When our kids are babies we willingly take on the role of care provider, doing everything for them. Sometimes this role is harder for us than our kids to shake. We need to provide our kids with opportunities to learn and accomplish life skills, like tying their shoes or telling time. Building confidence is another one of those social skills and high tea is the perfect place.
How does tea time build confidence you wonder? Well it’s not so much about drinking tea but rather the experience of going out for tea.
Ever since my kids were little we have encouraged them to order for themselves at restaurants and speak-up should they have a question about the food choices. Of course it is probably easier and faster for us as parents to order for our kids when dining out but like all new skills, we need to exhibit patience. This wasn’t a social skill learned over night and it’s one my kids continue to practice, building their communication skills as well as self confidence.

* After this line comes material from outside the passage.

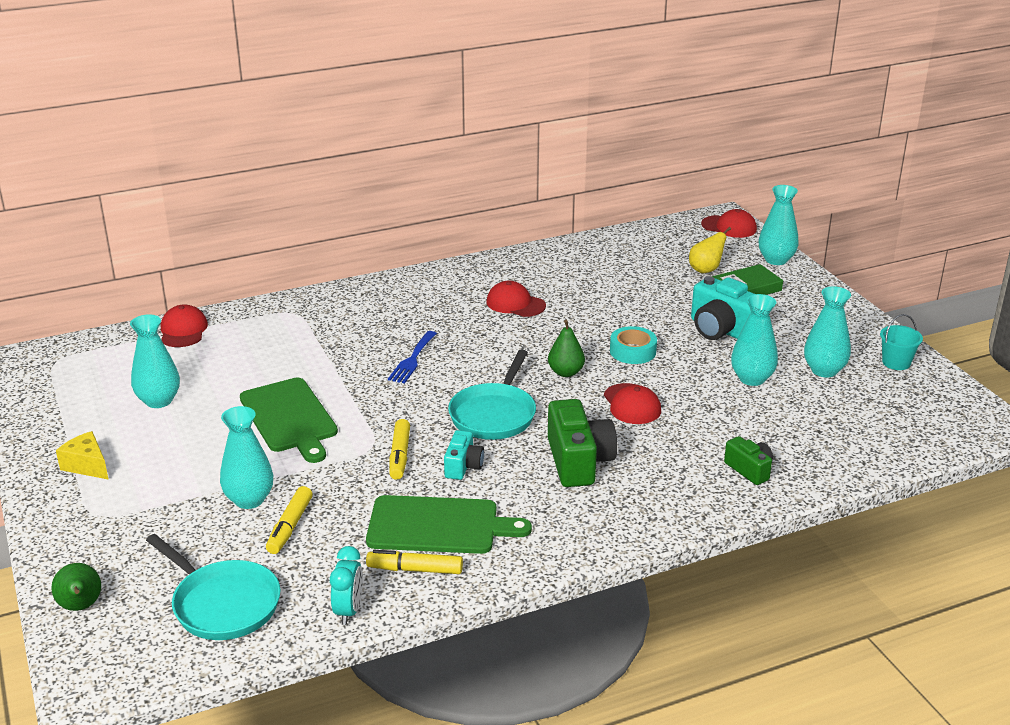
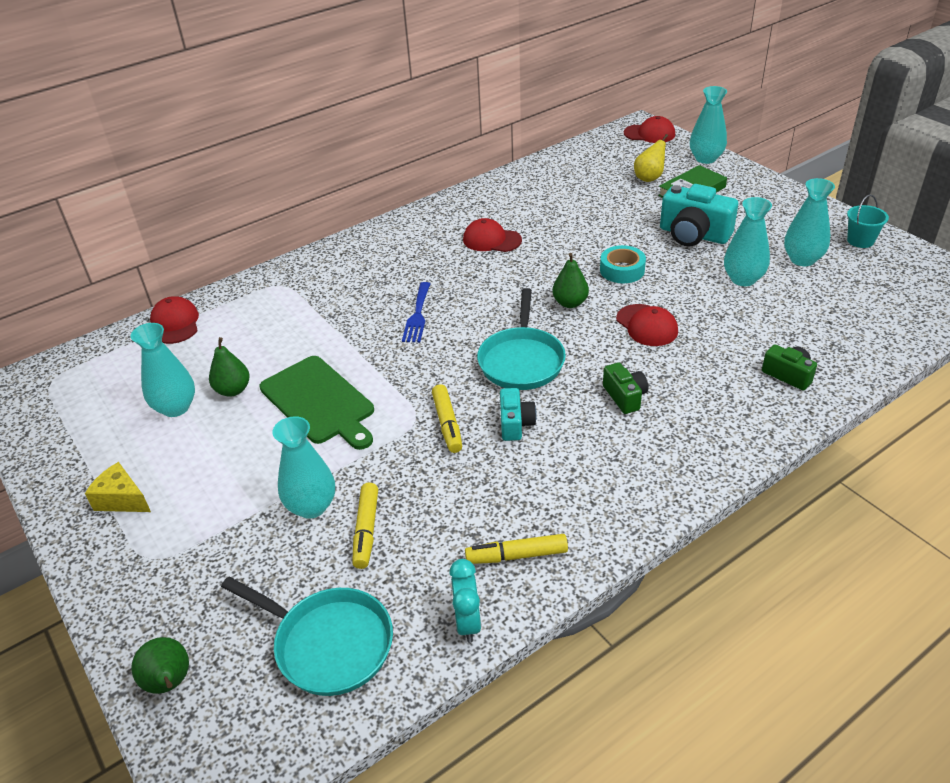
camera: 10 degrees left, 10 degrees up
(215, 395) = (233, 390): none -> green pear
(438, 526) = (519, 498): green cutting board -> none
(578, 461) = (625, 396): green camera -> green camera, size x0.56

Pretend play is a good way to run through life scenarios like going to the doctor’s office or flying on a plane for the first time. It can also be used to prepare the kids for dining out by setting-up a high tea experience at home with the Steep & Serve wooden tea set from Melissa & Doug.
High tea pretend can build on these skills:
Ordering from a (tea) menu. High tea is about different tea flavours from a tea menu. The little card with the set highlights 6 popular tea types that kids can order. They can review and select a flavour that appeals to them. Reviewing a menu of choices and sharing their selection with someone builds on reading, verbal communication and confidence.
Making decisions. Along with deciding on a tea flavour the menu card offers the option to add milk or sugar (1 teaspoon or two) to their tea as well as choosing a biscuit (or 2) to enjoy. Decision making is a skill that kids will encounter throughout their life. Giving that power to out kids versus us as their parent shows our confidence in them.
Asking questions. What type of cookies do you have? What does Earl Gray tea taste like? Trying to make a decision can often be aided with more information. This is where asking questions can help. Asking questions also helps build confidence. I often remind my kids that servers are there to assist guests. Ask away.
Sharing tea lingo. Yes, there are some words tea drinkers use when it comes to drinking tea. Have fun sharing these unique terms with the kids. There’s something fun about knowing and using new words, like a secret language you only experience during tea.
- Steep – the amount of time the tea needs to sit undisturbed in the water. This is to help bring the tea flavour into the water.
- Clear – tea without milk or cream (just tea)
- Hot – In the US iced tea seems to be the default when your order tea so you need to specify hot. In Canada it’s the other way around, where you need to specify iced.
- Cuppa – a tea drinking experience, a term I learn from my British tea drinking grandmother
Enjoy conversation and company. Drinking tea is not a quick experience and that’s probably why it’s usually accompanied with biscuits and finger sandwiches. From steeping and sipping, tea is meant to be savoured with company. This is the perfect time to talk with your kids, no distractions, or you can also try some of these tips we call upon when out for dinner.
Pretending to enjoy high tea at home is a great way for kids to feel comfortable with asking questions and ordering for themselves when you go out. Like every new skill, practice makes perfect and the more opportunities you give your kids to practice these skills, the more confident they will become.
Perhaps someday you can reward your child (and yourself) by letting them practicing their tea social skills at high tea, like one of my favourite spots, high tea at Toronto’s Windsor Arms Hotel tea room. A number of tea rooms also offer menu options for children to enjoy too.